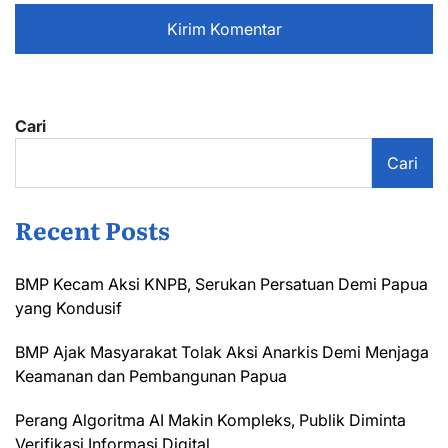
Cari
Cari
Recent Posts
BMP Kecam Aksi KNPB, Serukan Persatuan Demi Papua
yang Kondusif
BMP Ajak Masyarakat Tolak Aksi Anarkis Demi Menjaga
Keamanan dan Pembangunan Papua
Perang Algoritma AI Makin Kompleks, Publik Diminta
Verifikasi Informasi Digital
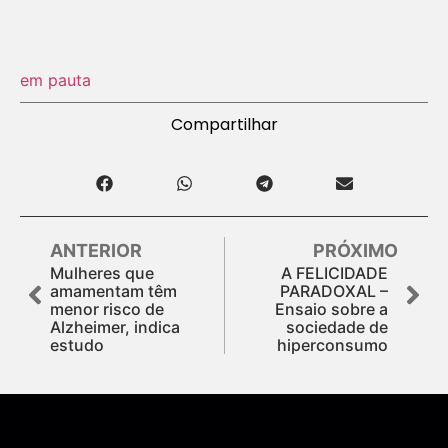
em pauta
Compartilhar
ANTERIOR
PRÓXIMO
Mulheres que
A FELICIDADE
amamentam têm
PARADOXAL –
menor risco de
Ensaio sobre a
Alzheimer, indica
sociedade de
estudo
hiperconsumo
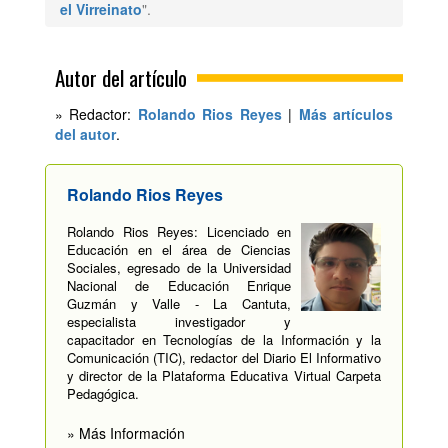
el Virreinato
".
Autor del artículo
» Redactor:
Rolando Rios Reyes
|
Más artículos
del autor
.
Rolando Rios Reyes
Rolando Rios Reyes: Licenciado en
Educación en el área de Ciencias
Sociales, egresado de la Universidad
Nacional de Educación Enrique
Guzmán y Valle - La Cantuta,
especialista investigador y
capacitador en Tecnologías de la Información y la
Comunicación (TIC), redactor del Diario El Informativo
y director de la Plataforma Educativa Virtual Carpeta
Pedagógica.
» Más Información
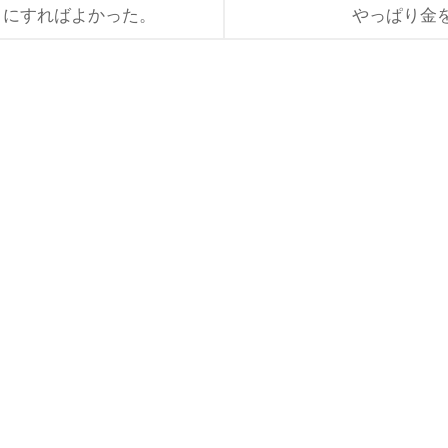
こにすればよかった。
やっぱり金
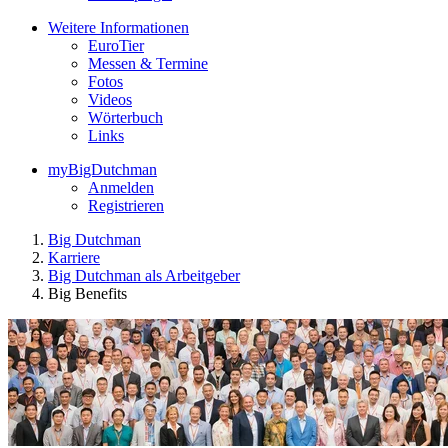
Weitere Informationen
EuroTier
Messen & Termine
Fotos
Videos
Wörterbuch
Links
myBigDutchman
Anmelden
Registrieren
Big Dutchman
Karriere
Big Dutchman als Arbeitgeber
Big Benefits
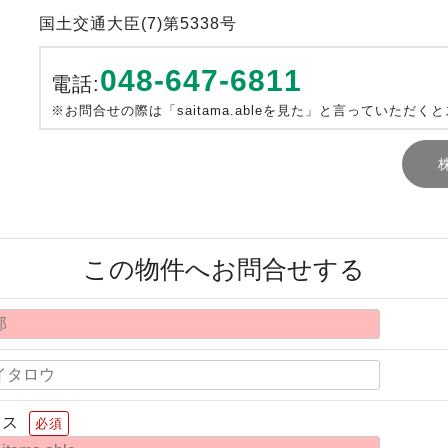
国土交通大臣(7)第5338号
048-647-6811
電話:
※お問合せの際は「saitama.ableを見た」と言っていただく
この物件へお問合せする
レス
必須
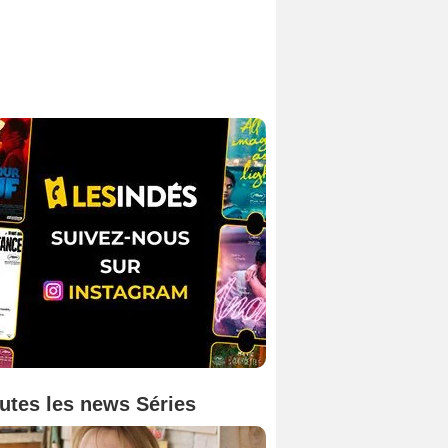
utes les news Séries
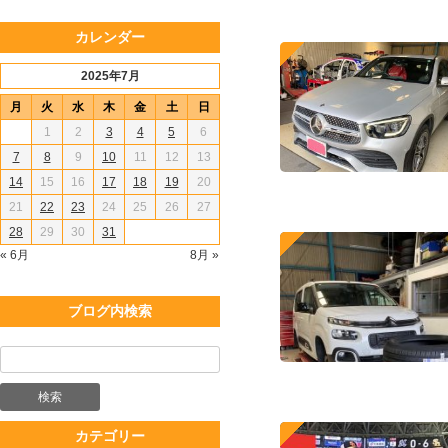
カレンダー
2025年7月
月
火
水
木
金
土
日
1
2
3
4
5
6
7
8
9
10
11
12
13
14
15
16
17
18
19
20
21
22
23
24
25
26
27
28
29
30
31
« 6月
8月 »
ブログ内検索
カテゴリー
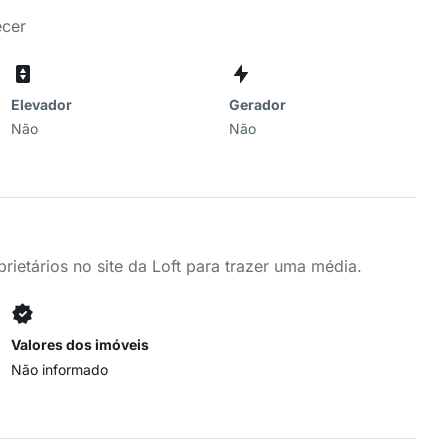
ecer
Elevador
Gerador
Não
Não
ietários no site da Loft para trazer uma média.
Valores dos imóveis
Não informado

_ _ _

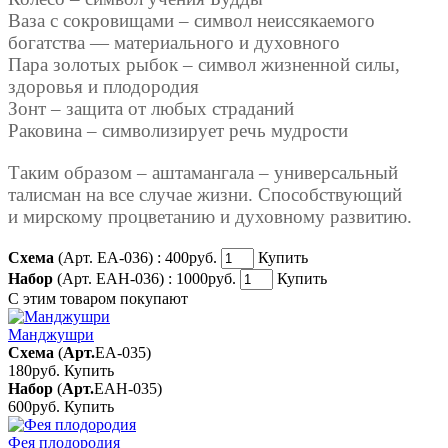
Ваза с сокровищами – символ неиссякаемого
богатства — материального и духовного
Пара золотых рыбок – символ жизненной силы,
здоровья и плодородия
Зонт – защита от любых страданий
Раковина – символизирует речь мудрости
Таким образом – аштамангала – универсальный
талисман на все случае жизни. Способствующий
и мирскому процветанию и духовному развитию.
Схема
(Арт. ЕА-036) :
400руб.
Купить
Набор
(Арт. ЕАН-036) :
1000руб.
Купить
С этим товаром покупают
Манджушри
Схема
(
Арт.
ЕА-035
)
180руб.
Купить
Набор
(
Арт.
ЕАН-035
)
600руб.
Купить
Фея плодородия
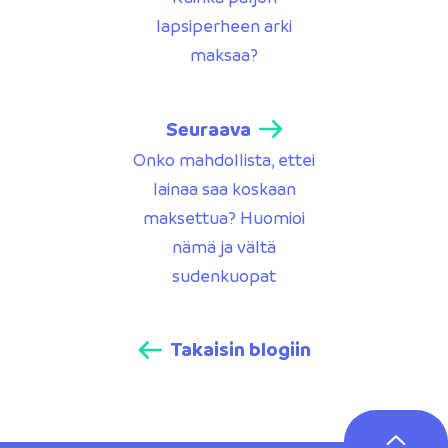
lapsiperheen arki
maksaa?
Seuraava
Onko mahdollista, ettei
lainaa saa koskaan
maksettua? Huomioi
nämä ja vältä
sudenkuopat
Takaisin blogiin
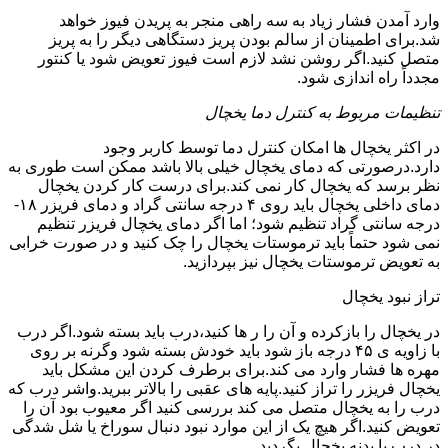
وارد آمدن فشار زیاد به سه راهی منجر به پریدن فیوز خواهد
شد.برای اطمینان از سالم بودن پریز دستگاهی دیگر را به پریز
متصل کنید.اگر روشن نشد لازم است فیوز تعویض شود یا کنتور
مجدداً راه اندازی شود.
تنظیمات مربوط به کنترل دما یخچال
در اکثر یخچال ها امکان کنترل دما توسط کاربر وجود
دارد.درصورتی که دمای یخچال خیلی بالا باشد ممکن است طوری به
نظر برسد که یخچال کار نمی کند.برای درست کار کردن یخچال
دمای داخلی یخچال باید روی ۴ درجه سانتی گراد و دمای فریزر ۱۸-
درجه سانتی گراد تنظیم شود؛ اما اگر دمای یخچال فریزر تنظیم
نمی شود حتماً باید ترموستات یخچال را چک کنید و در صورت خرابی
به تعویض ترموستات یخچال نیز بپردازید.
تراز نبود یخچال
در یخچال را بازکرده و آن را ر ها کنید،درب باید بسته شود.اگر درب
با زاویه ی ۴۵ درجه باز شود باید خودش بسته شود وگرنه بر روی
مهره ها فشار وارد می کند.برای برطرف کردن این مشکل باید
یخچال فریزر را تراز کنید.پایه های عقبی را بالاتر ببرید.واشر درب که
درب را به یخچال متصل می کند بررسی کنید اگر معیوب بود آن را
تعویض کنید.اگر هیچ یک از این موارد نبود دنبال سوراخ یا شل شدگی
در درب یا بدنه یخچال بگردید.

_ _ _

**Prompt**
Please pick out every line in the items above that contains the word "плодородия" and copy each of those lines. Matches must follow the same case.

**Task response**
здоровья и плодородия
Фея плодородия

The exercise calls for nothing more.